Sensores de resistencia extensométrica

Los sensores de resistencia extensométrica miden los cambios en la resistencia eléctrica de un material cuando se somete a una fuerza mecánica. Estos sensores utilizan una red de resistencias eléctricas (llamada galga extensométrica) que se adhieren a la superficie del material que se somete a la fuerza. Cuando se somete a una fuerza mecánica, la galga extensométrica se estira o se comprime, lo que causa un cambio en la resistencia eléctrica. La magnitud del cambio en la resistencia es proporcional a la magnitud de la fuerza aplicada. Los sensores de resistencia extensométrica tienen una alta precisión y una buena linealidad. Además, son más económicos que los sensores piezoeléctricos y se pueden fabricar en tamaños y formas personalizados para adaptarse a una variedad de aplicaciones.

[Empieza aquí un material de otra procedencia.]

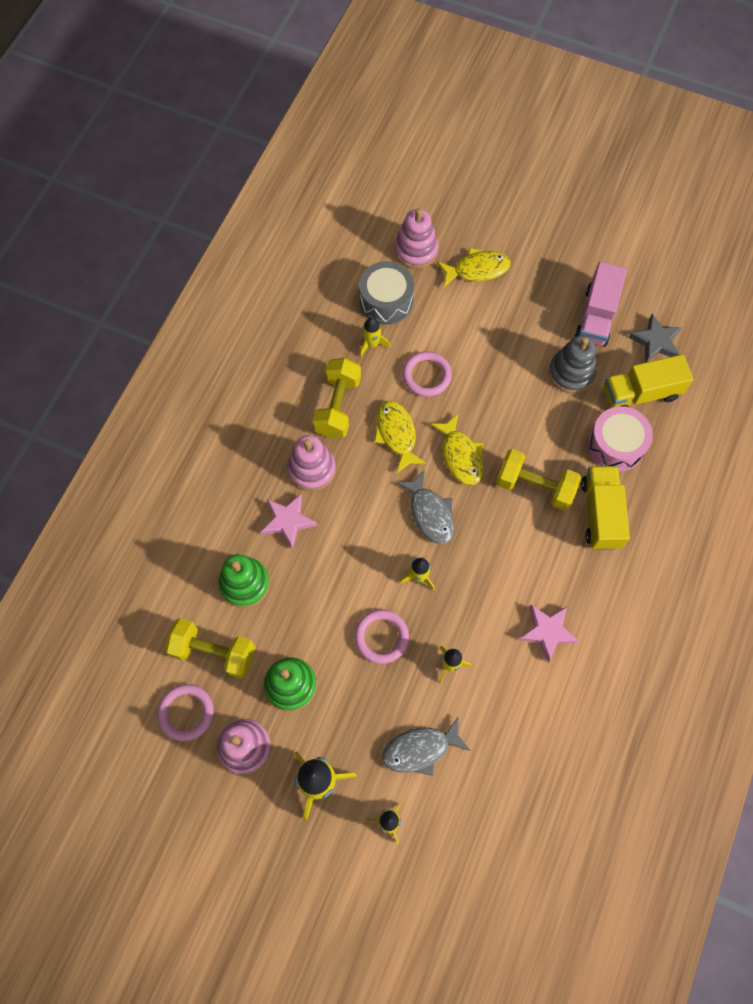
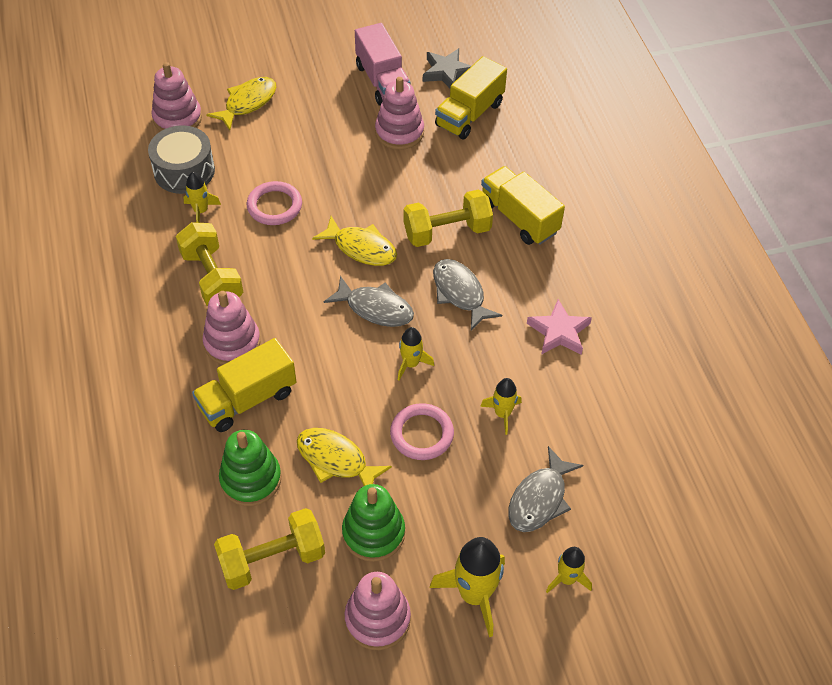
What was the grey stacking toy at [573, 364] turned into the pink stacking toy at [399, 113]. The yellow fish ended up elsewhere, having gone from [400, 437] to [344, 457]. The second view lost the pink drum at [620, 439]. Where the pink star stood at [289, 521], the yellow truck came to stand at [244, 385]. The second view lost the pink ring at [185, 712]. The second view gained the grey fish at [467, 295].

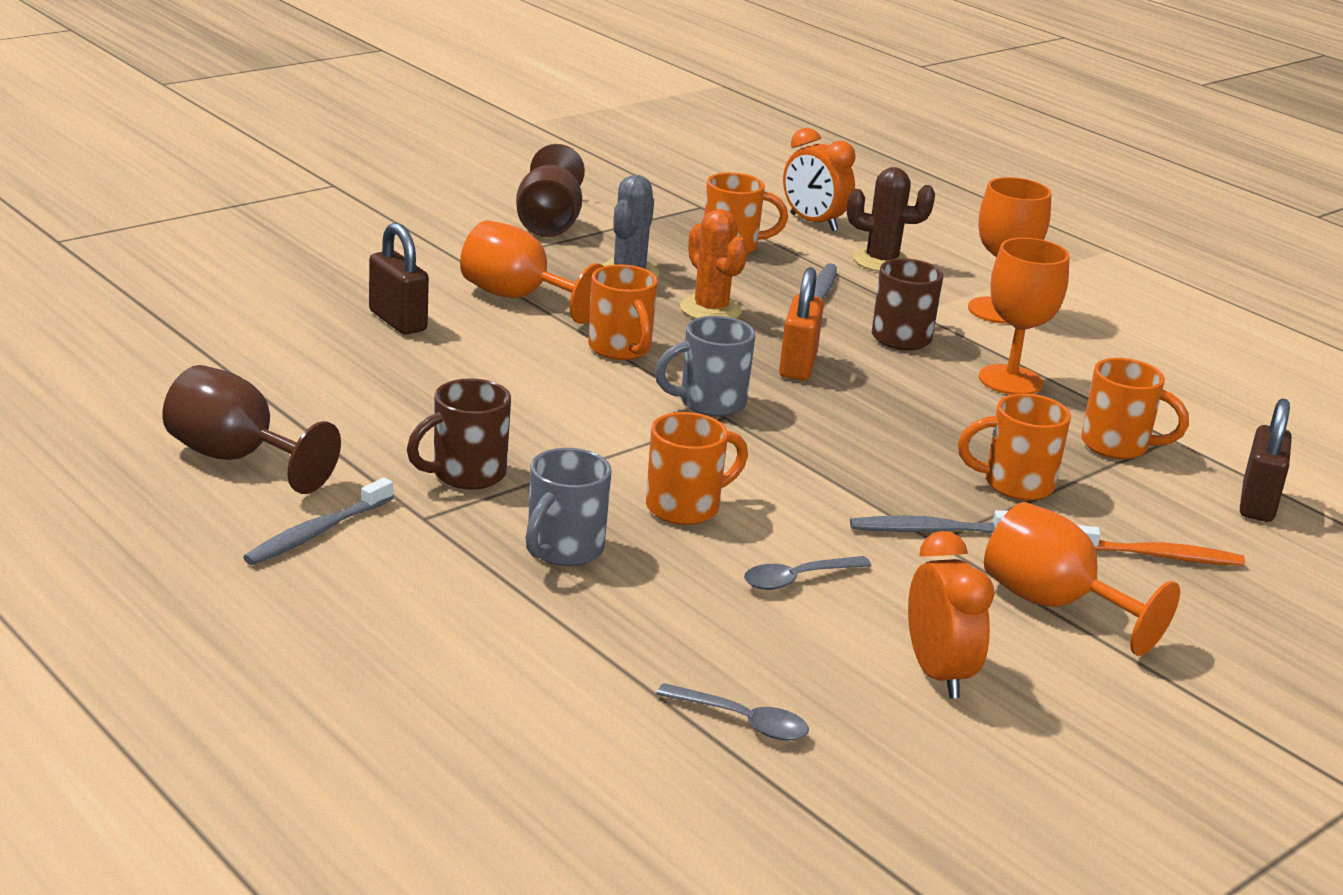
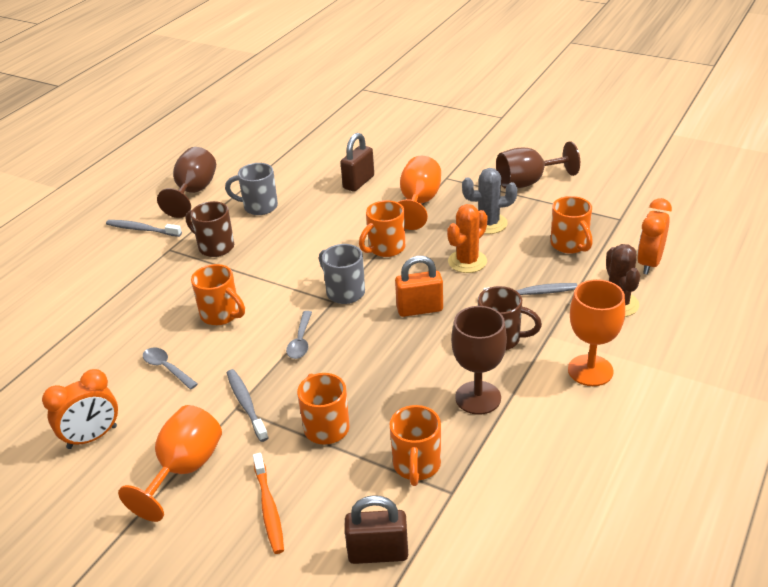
What was the orange goblet at [1024, 316] turned into the brown goblet at [479, 360]. The grey mug ended up elsewhere, having gone from [568, 507] to [251, 189]. The grey spoon ended up elsewhere, having gone from [732, 712] to [299, 335].

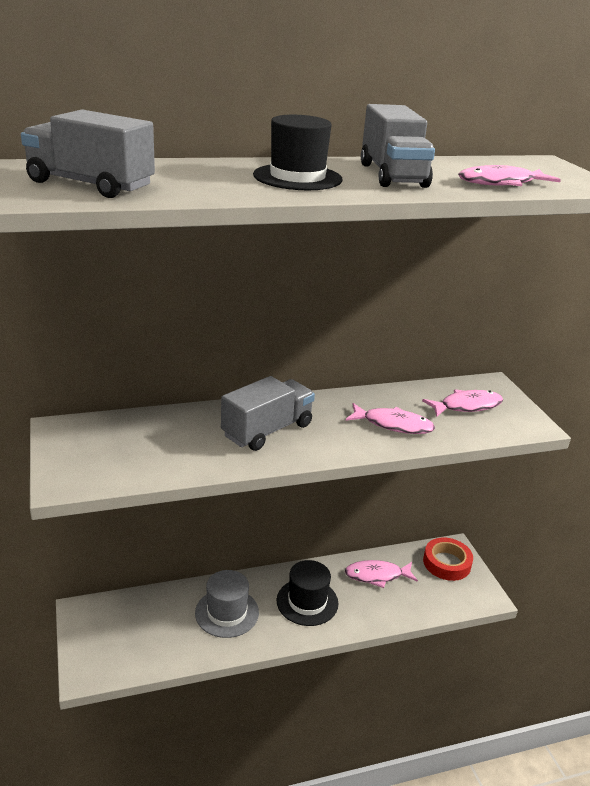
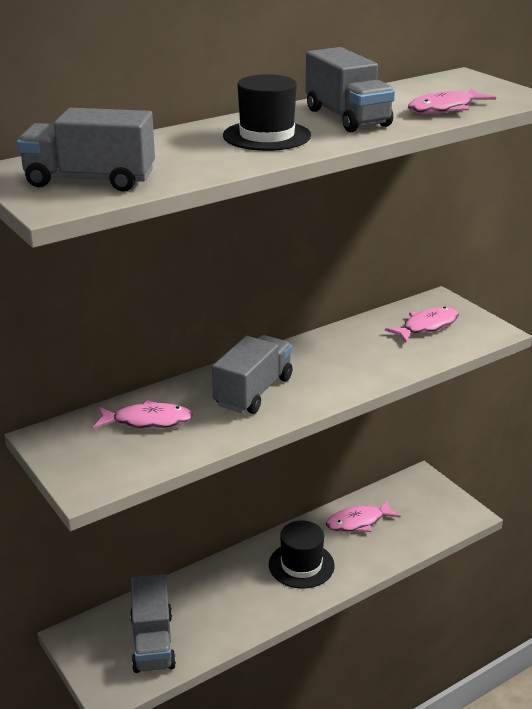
The pink fish ended up elsewhere, having gone from [390, 418] to [143, 414]. The second view lost the red tape at [448, 559]. The second view lost the grey hat at [227, 604]. The second view gained the grey truck at [153, 623].

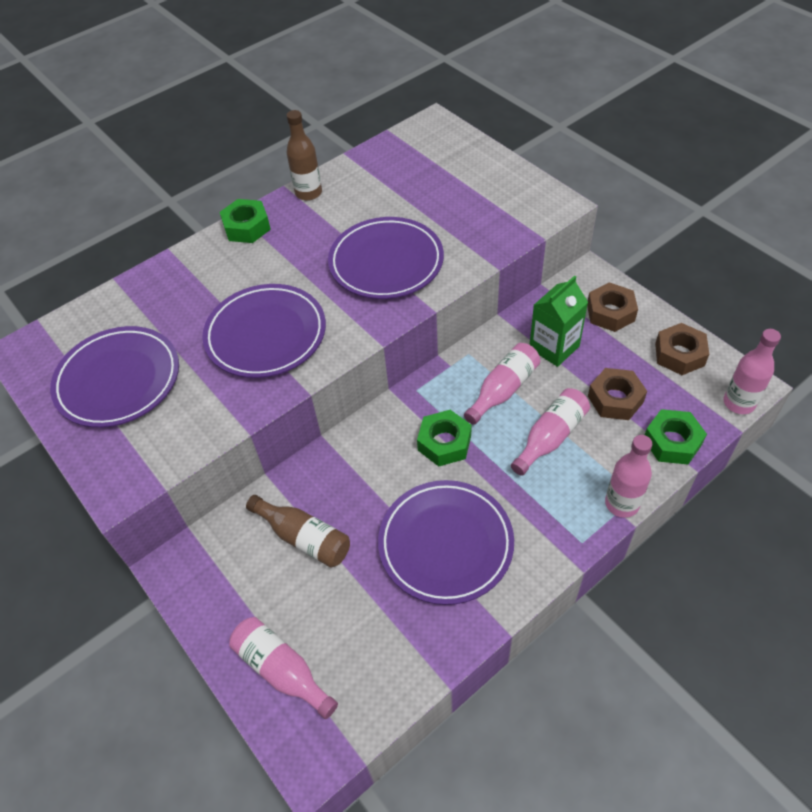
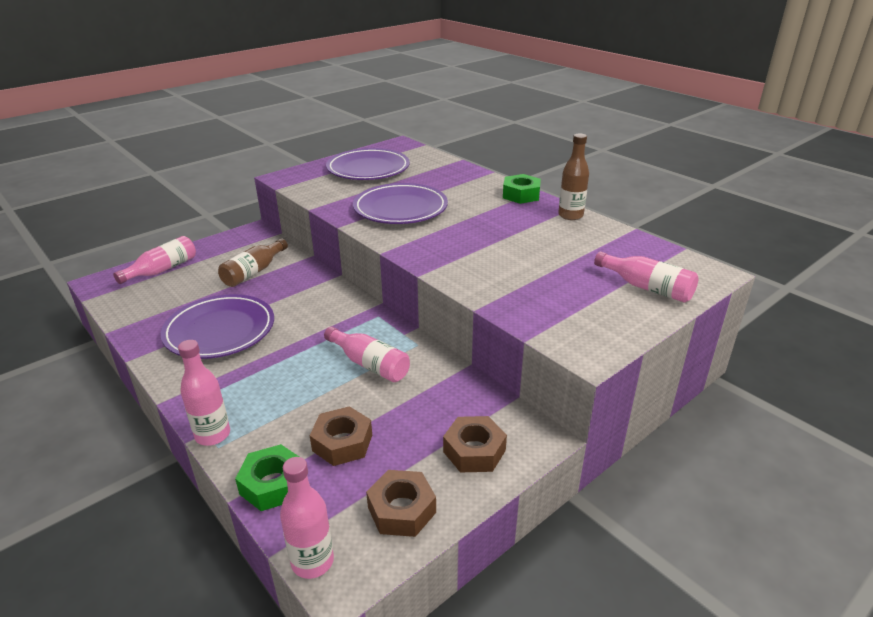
The second view lost the purple plate at [386, 258]. The second view lost the green carton at [559, 321]. The pink bottle ended up elsewhere, having gone from [550, 432] to [646, 277]. The second view lost the green nut at [444, 438].

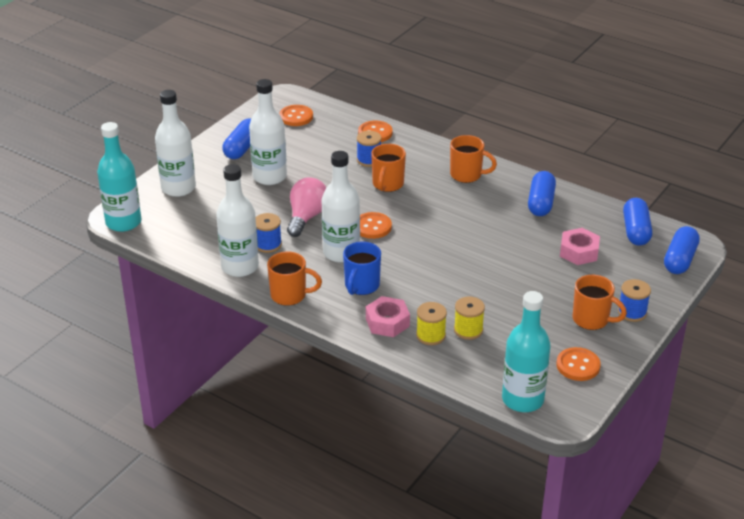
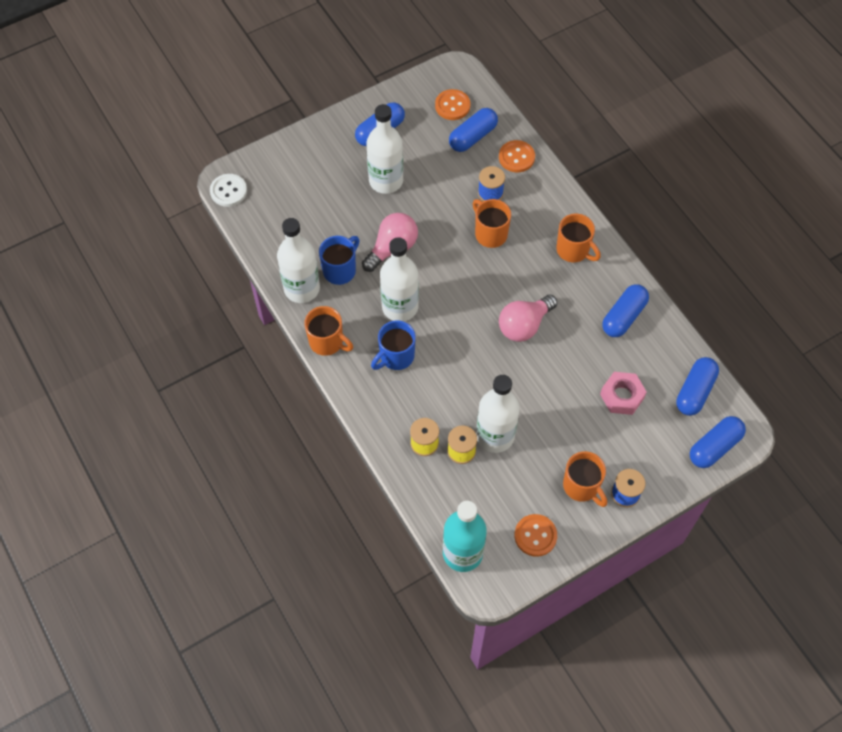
The white bottle ended up elsewhere, having gone from [175, 143] to [498, 414]. Where the turquoise bottle stood at [119, 177], the white button came to stand at [228, 190]. The orange mug at [388, 168] ended up facing another way, 105 degrees clockwise from before. The second view lost the orange button at [376, 225]. Where the blue spool stood at [268, 233], the blue mug came to stand at [339, 260]. The second view lost the pink nut at [388, 316]. The second view gained the blue capsule at [473, 130]. The second view gained the pink light bulb at [528, 318].

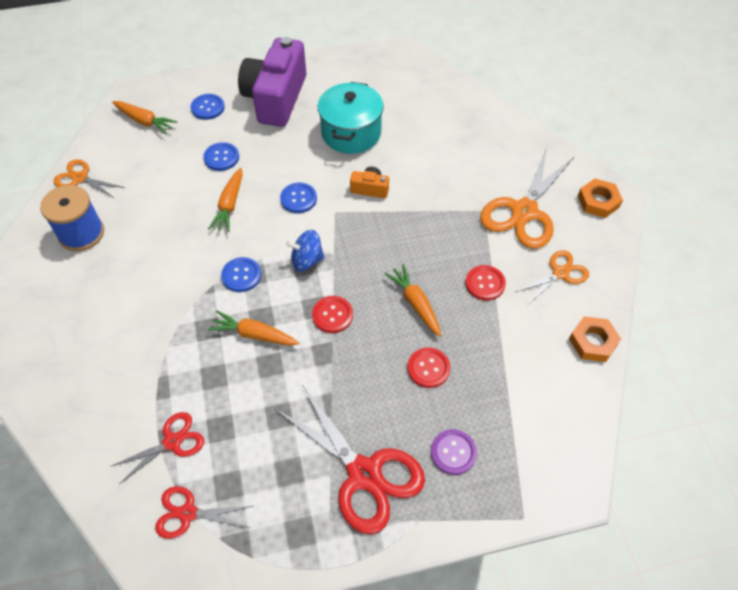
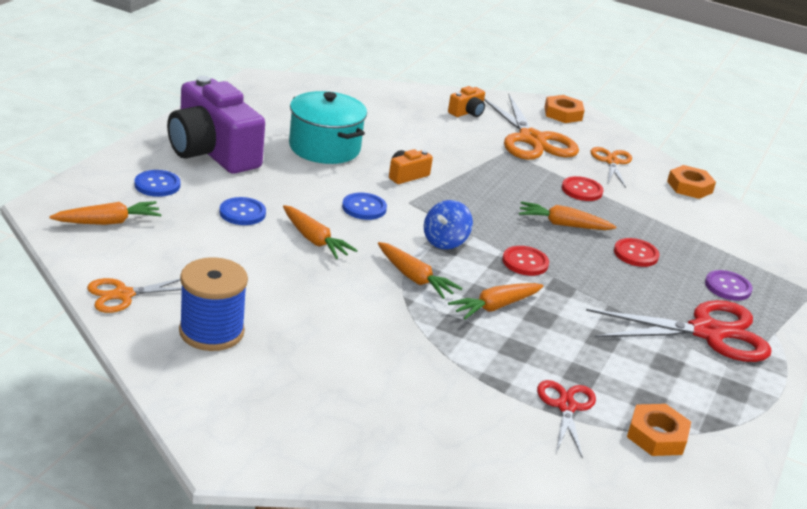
Where the blue button stood at [241, 274], the orange carrot came to stand at [420, 270]. Where the red scissors stood at [204, 512], the orange nut came to stand at [659, 430]. The second view gained the orange camera at [466, 101].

Aplicaciones de los sensores de fuerza en sistemas de pesaje

Los sensores de fuerza se utilizan ampliamente en sistemas de pesaje, desde balanzas de cocina hasta básculas industriales. Estos sensores miden la fuerza generada por el objeto que se está pesando y la convierten en una señal eléctrica que puede ser procesada por un circuito electrónico. En una báscula de plataforma industrial, por ejemplo, los sensores de fuerza se colocan debajo de la superficie de la plataforma y miden la fuerza ejercida por el objeto colocado encima de la plataforma. La señal eléctrica generada por los sensores se acondiciona mediante un circuito electrónico y se muestra en un medidor digital o se envía a un sistema de control de procesos para su registro y análisis. Los sensores de fuerza también se utilizan en aplicaciones médicas, como en la fabricación de camas de hospital. En este caso, se utilizan sensores de fuerza para medir la presión ejercida por el paciente sobre la cama. Esta información se utiliza para ajustar la posición de la cama y reducir la presión en las áreas donde hay una mayor presión, lo que ayuda a prevenir las úlceras por presión.

Conclusión

Los sensores de fuerza son dispositivos extremadamente versátiles que se utilizan en una amplia gama de aplicaciones, incluyendo la medición de peso en sistemas de pesaje. Los sensores piezoeléctricos y de resistencia extensométrica son los tipos de sensores de fuerza más comunes, y cada uno tiene sus propias ventajas y desventajas. En una variedad de aplicaciones, desde dispositivos médicos hasta equipos deportivos, los sensores de fuerza juegan un papel importante en la medición y control de las fuerzas. En el futuro, se espera que los sensores de fuerza sigan desempeñando un papel cada vez más importante en una amplia gama de aplicaciones industriales y médicas.